L’ex-Lafarge Roofing a reporté la transaction. Un problème de qualité de crédit aux yeux des investisseurs, qui avait déjà pénalisé Europcar
Alexandre Garabedian

Deux de chute sur le marché obligataire à haut rendement. Quelques jours après l’émission très difficile d’Europcar, Monier a carrément dû renoncer à son projet. Le fabricant de matériaux de couverture a reporté hier sine die son émission de 250 millions d’euros d’obligations à 7 ans, invoquant les conditions de marché. Le rendement indicatif de l’opération, la semaine dernière, tournait autour de 10,25% à 10,50%. JPMorgan, Deutsche Bank, BNP Paribas, Morgan Stanley et UniCredit la dirigeaient.

Cet échec ne peut être imputé aux turbulences liées à l’impasse politique en Grèce. L’opération devait en effet être mise à prix vendredi dernier. «Il s’agit d’un problème de perception du crédit.

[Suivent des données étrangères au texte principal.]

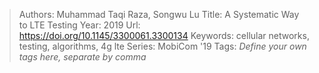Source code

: > Authors: Muhammad Taqi Raza, Songwu Lu
> Title: A Systematic Way to LTE Testing
> Year: 2019
> Url: https://doi.org/10.1145/3300061.3300134
> Keywords: cellular networks, testing, algorithms, 4g lte
> Series: MobiCom '19
> Tags: *Define your own tags here, separate by comma*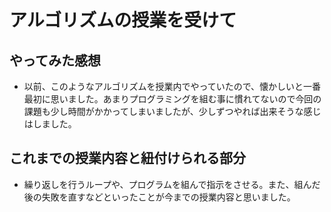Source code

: # アルゴリズムの授業を受けて

## やってみた感想
* 以前、このようなアルゴリズムを授業内でやっていたので、懐かしいと一番最初に思いました。あまりプログラミングを組む事に慣れてないので今回の課題も少し時間がかかってしまいましたが、少しずつやれば出来そうな感じはしました。

## これまでの授業内容と紐付けられる部分
* 繰り返しを行うループや、プログラムを組んで指示をさせる。また、組んだ後の失敗を直すなどといったことが今までの授業内容と思いました。
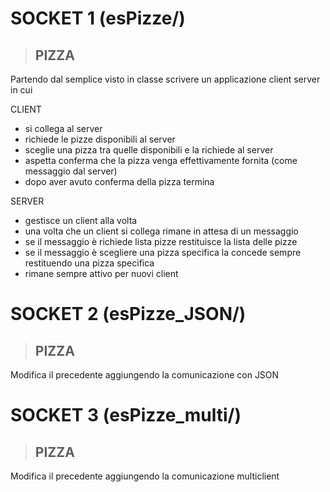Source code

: # SOCKET 1 (esPizze/)

> ## PIZZA
Partendo dal semplice visto in classe scrivere un applicazione client server in cui

CLIENT
- si collega al server
- richiede le pizze disponibili al server
- sceglie una pizza tra quelle disponibili e la richiede al server
- aspetta conferma che la pizza venga effettivamente fornita (come messaggio dal server)
- dopo aver avuto conferma della pizza termina

SERVER
- gestisce un client alla volta
- una volta che un client si collega rimane in attesa di un messaggio
- se il messaggio è richiede lista pizze restituisce la lista delle pizze
- se il messaggio è scegliere una pizza specifica la concede sempre restituendo una pizza specifica
- rimane sempre attivo per nuovi client

# SOCKET 2 (esPizze_JSON/)
> ## PIZZA
Modifica il precedente aggiungendo la comunicazione con JSON

# SOCKET 3 (esPizze_multi/)
> ## PIZZA
Modifica il precedente aggiungendo la comunicazione multiclient
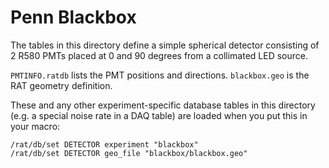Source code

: Penn Blackbox 
============

The tables in this directory define a simple spherical detector consisting
of 2 R580 PMTs placed at 0 and 90 degrees from a collimated LED source.

`PMTINFO.ratdb` lists the PMT positions and directions.
`blackbox.geo` is the RAT geometry definition.

These and any other experiment-specific database tables in this directory
(e.g. a special noise rate in a DAQ table) are loaded when you put this in
your macro:

    /rat/db/set DETECTOR experiment "blackbox"
    /rat/db/set DETECTOR geo_file "blackbox/blackbox.geo"

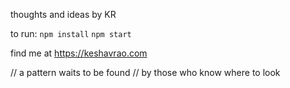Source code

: thoughts and ideas by KR

to run:
`npm install`
`npm start`

find me at https://keshavrao.com 

// a pattern waits to be found
// by those who know where to look
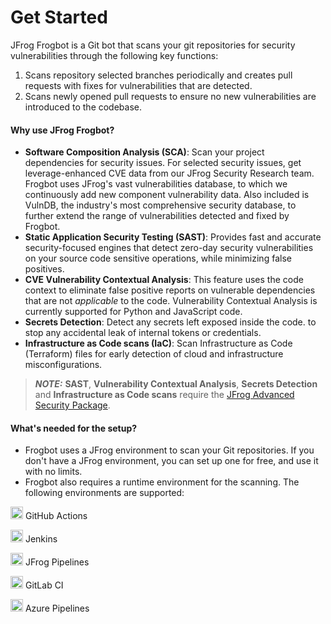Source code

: # Get Started

JFrog Frogbot is a Git bot that scans your git repositories for security vulnerabilities through the following key functions:

1. Scans repository selected branches periodically and creates pull requests with fixes for vulnerabilities that are detected.
2. Scans newly opened pull requests to ensure no new vulnerabilities are introduced to the codebase.


#### Why use JFrog Frogbot?
* **Software Composition Analysis (SCA)**: Scan your project dependencies for security issues. For selected security issues, get leverage-enhanced CVE data from our JFrog Security Research team. Frogbot uses JFrog's vast vulnerabilities database, to which we continuously add new component vulnerability data. Also included is VulnDB, the industry's most comprehensive security database, to further extend the range of vulnerabilities detected and fixed by Frogbot.
* **Static Application Security Testing (SAST)**: Provides fast and accurate security-focused engines that detect zero-day security vulnerabilities on your source code sensitive operations, while minimizing false positives.
* **CVE Vulnerability Contextual Analysis**: This feature uses the code context to eliminate false positive reports on vulnerable dependencies that are not *applicable* to the code. Vulnerability Contextual Analysis is currently supported for Python and JavaScript code.
* **Secrets Detection**: Detect any secrets left exposed inside the code. to stop any accidental leak of internal tokens or credentials.
* **Infrastructure as Code scans (IaC)**: Scan Infrastructure as Code (Terraform) files for early detection of cloud and infrastructure misconfigurations.

> _**NOTE:**_ **SAST**, **Vulnerability Contextual Analysis**, **Secrets Detection** and **Infrastructure as Code scans** require the [JFrog Advanced Security Package](https://jfrog.com/xray/).

#### What's needed for the setup?

* Frogbot uses a JFrog environment to scan your Git repositories. If you don't have a JFrog environment, you can set up one for free, and use it with no limits.
* Frogbot also requires a runtime environment for the scanning. The following environments are supported:
 
<img height="20" width="20"  src="https://cdn.simpleicons.org/GitHubActions" alt="GitHubActions" /> GitHub Actions

<img height="20" width="20"  src="https://cdn.simpleicons.org/Jenkins" alt="Jenkins" /> Jenkins

<img height="20" width="20"  src="https://cdn.simpleicons.org/JfrogPipelines" alt="jfrogpipelines" /> JFrog Pipelines

<img height="20" width="20"  src="https://cdn.simpleicons.org/Gitlab" alt="Gitlab" /> GitLab CI

<img height="20" width="20"  src="https://cdn.simpleicons.org/AzurePipelines" alt="AzurePipelines" /> Azure Pipelines
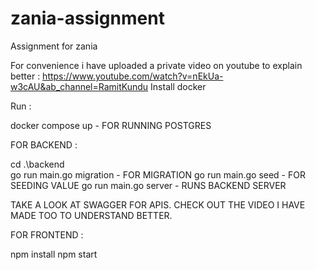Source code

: # zania-assignment
 Assignment for zania

For convenience i have uploaded a private video on youtube to explain better : https://www.youtube.com/watch?v=nEkUa-w3cAU&ab_channel=RamitKundu 
 Install docker 

 Run : 

docker compose up - FOR RUNNING POSTGRES

FOR BACKEND : 

cd .\backend\
 go run main.go migration                 - FOR MIGRATION
  go run main.go seed                     - FOR SEEDING VALUE
   go run main.go server                  - RUNS BACKEND SERVER

   TAKE A LOOK AT SWAGGER FOR APIS. CHECK OUT THE VIDEO I HAVE MADE TOO TO UNDERSTAND BETTER.

FOR FRONTEND :

npm install 
npm start







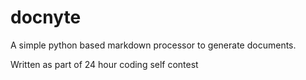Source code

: # docnyte

A simple python based markdown processor to generate documents.

Written as part of 24 hour coding self contest
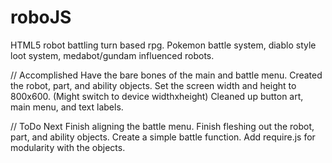 roboJS
======

HTML5 robot battling turn based rpg. Pokemon battle system, diablo style loot system, medabot/gundam influenced robots.

// Accomplished
Have the bare bones of the main and battle menu.
Created the robot, part, and ability objects.
Set the screen width and height to 800x600. (Might switch to device widthxheight)
Cleaned up button art, main menu, and text labels.

// ToDo Next
Finish aligning the battle menu.
Finish fleshing out the robot, part, and ability objects.
Create a simple battle function.
Add require.js for modularity with the objects.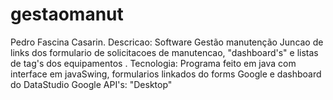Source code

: # gestaomanut

Pedro Fascina Casarin.
Descricao:
Software Gestão manutenção
Juncao de links dos formulario de solicitacoes de manutencao,  "dashboard's"
e listas de tag's dos equipamentos .
Tecnologia:
Programa feito em java com interface em javaSwing, formularios linkados do forms Google e dashboard do DataStudio Google
API's:
"Desktop"
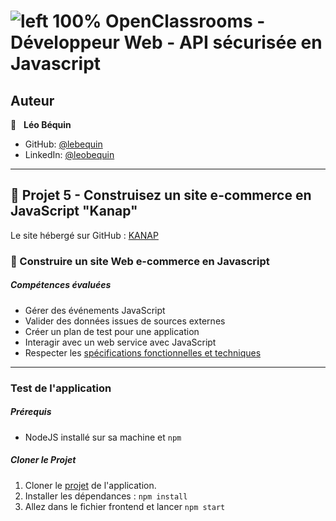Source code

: # ![left 100%](https://github.com/thierry-laval/archives/blob/master/images/Logo_OpenClassrooms.png?raw=true) OpenClassrooms - Développeur Web - API sécurisée en Javascript
## Auteur

👤 &nbsp; **Léo Béquin**

* GitHub: [@lebequin](https://github.com/lebequin?tab=repositories "Cliquez pour voir mes projets")
* LinkedIn: [@leobequin](https://www.linkedin.com/in/leobequin/ "Visitez mon profil LinkedIn")

***
## 📎 Projet 5 - Construisez un site e-commerce en JavaScript "Kanap"

Le site hébergé sur GitHub : [KANAP](https://github.com/lebequin/Projet-5-Kanap/)

### 🔨 Construire un site Web e-commerce en Javascript

##### Compétences évaluées

* Gérer des événements JavaScript
* Valider des données issues de sources externes
* Créer un plan de test pour une application
* Interagir avec un web service avec JavaScript
* Respecter les [spécifications fonctionnelles et techniques](https://github.com/lebequin/Projet-5-Kanap/blob/master/Specifications%20fonctionnelles.pdf "voir les spécifications")

***

### Test de l'application

##### Prérequis

* NodeJS installé sur sa machine et `npm`

##### Cloner le Projet

1. Cloner le <a href='https://github.com/lebequin/Projet-5-Kanap.git'>projet</a> de l'application.
2. Installer les dépendances : `npm install`
3. Allez dans le fichier frontend et lancer `npm start`
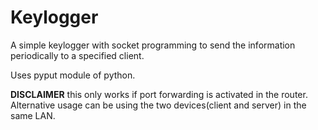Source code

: # Keylogger
A simple keylogger with socket programming to send the information periodically to a specified client.  
  

Uses pyput module of python.
  
**DISCLAIMER** this only works if port forwarding is activated in the router. Alternative usage can be using the two devices(client and server) in the same LAN.
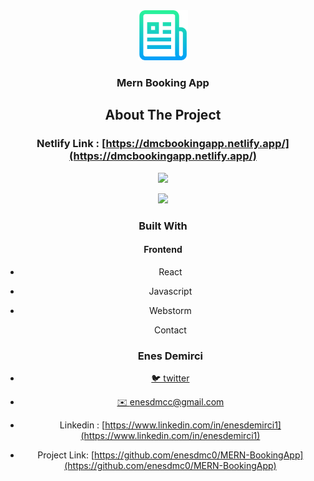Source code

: 

<div align="center">
  <a href="https://github.com/github_username/repo_name">
    <img src="images/logo.png" alt="Logo" width="80" height="80">
  </a>
<h3 align="center">Mern Booking App</h3>




## About The Project

### Netlify Link :  [https://dmcbookingapp.netlify.app/](https://dmcbookingapp.netlify.app/)





![][img-1]

![][img-2]





### Built With

#### Frontend

* React

* Javascript

* Webstorm

  

  

  Contact

  ### Enes Demirci

- [🐦 twitter](https://twitter.com/enesdmc00) 
- [ ✉️ enesdmcc@gmail.com]()
- Linkedin : [https://www.linkedin.com/in/enesdemirci1](https://www.linkedin.com/in/enesdemirci1)

- Project Link: [https://github.com/enesdmc0/MERN-BookingApp](https://github.com/enesdmc0/MERN-BookingApp)

  

[img-1]: images/formImg1.png
[img-2]: images/formImg2.png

Le secteur cyclique est très difficile à placer», souligne un gérant high yield à Londres, qui n’a pas souhaité souscrire à l’opération. Un autre placement d’une valeur cyclique, celui de 300 millions d’euros à 7 ans de l’aciériste suisse Schmolz + Bickenbach, noté B+, risque ainsi d’être reporté, selon des rumeurs de marché.

La sélectivité retrouvée des investisseurs high yield avait déjà fait deux victimes le 4 mai, Europcar et sa maison mère Eurazeo. «Le premier ratage de l’année sur le marché primaire obligataire», estimaient le 7 mai les analystes crédit de CM-CIC Securities. Malgré la présence de huit banques, le loueur a dû abaisser la taille de l’émission, porter de 12,5% à 14% le rendement offert, renoncer à sa clause de rachat anticipé, et demander à son actionnaire de lui injecter 110 millions d’euros de capital au lieu des 90 millions prévus. Le même jour, une autre société sous LBO, le fabricant de papier couché Lecta, est parvenue à lever 590 millions d’euros en deux tranches.

Pour Monier, un LBO habitué aux difficultés, le revers est fâcheux. Contrôlé par ses créanciers et par les fonds Apollo, Towerbrook et York depuis une première restructuration de dette en 2009, la société avait obtenu en avril de repousser ses échéances. Un accord lié à la promesse de l’émission obligataire, dont le produit devait servir à rembourser au pair une partie des prêts renégociés. «Lorsqu’il y a un désaccord sur le prix, l’émetteur peut décider de patienter quelques semaines. Mais s’il s’agit d’un problème de qualité du crédit, il se peut que Monier doive attendre de longs mois, le temps par exemple de publier des résultats en amélioration», estime le même gérant.